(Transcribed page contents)
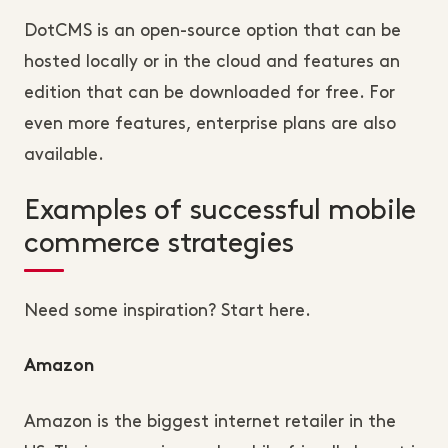
DotCMS is an open-source option that can be
hosted locally or in the cloud and features an
edition that can be downloaded for free. For
even more features, enterprise plans are also
available.
Examples of successful mobile
commerce strategies
Need some inspiration? Start here.
Amazon
Amazon is the biggest internet retailer in the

▶ [How to complete this task]
Show all lines from the data that contain "features".

▶ [Task response]
hosted locally or in the cloud and features an
even more features, enterprise plans are also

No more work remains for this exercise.